Like a pep rally without the jerseys and bonfire, the president will hope to rouse his followers and infuriate the opposition while faithful on both ends hit the bars to yell at the TV. But Bankrupting America — a project of the fiscally conservative, non-partisan group Public Notice — released a video on Friday pointing to another State of the Union tradition, one more important and far less fun: The annual practice of promising action on a burgeoning national debt, coupled with the daily practice of failing to make the hard choices required to solve it. (RELATED: State of the Union address on 1,000th day since Senate Dems passed a budget)

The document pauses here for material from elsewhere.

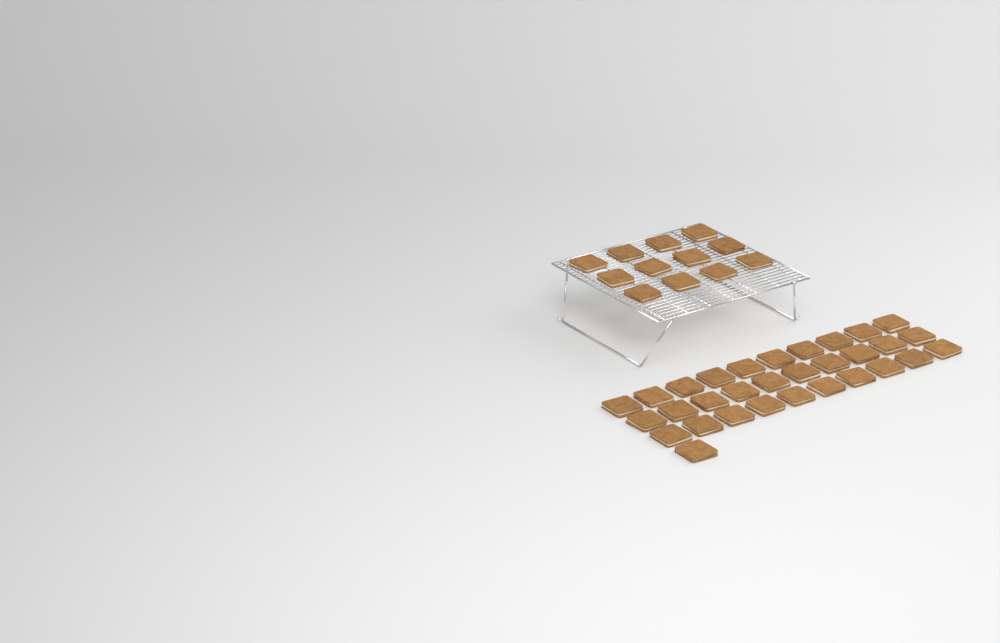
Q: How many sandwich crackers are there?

The video chronicles that tradition, establishing urgency with its opening line: “Another year. Another speech. Rhetoric. Plans. Promises. And now a country on the verge of bankruptcy.” (RELATED: Ad campaign: ‘Washington could learn a lot from veterans’)

WATCH:

Beginning with President Ronald Reagan’s first State of the Union in 1981, the Gipper’s voice is heard warning, “Our national debt is approaching $1 trillion. A few weeks ago I called such a figure – a trillion dollars – incomprehensible.”

Fast-forward two years, and Regan is heard announcing, “I will recommend a federal spending freeze.”

The video then moves on to 1989, where President George H.W. Bush is heard in his first State of the Union address, pledging, “To work day and night, if that’s what it takes, to meet budget targets and to produce a budget on time.”

The video hops next to his successor, President Bill Clinton, also making promises on the deficit, saying in his first State of the Union in 1993 that “in the end we have to get back to the deficit. For years there has been a lot of talk about it but very few credible efforts to deal with it.”

At the beginning of his first term, President George W. Bush continued the tradition: “Many of you have talked about the need to pay down our national debt. I listened and I agree.”

And in 2010, the video continues, President Barack Obama said, “We are prepared to freeze government spending for three years,” adding one year later a proposal “that, starting this year, we freeze annual domestic spending for the next five years.”

Today, the video states, the national debt is $15 trillion — that’s 15 times the figure President Reagan called “incomprehensible” 30 years prior.

“Stop the rhetoric,” it concludes. “Stop the empty promises. Cut the spending. It’s time to act. Stop pushing America to the verge of bankruptcy.”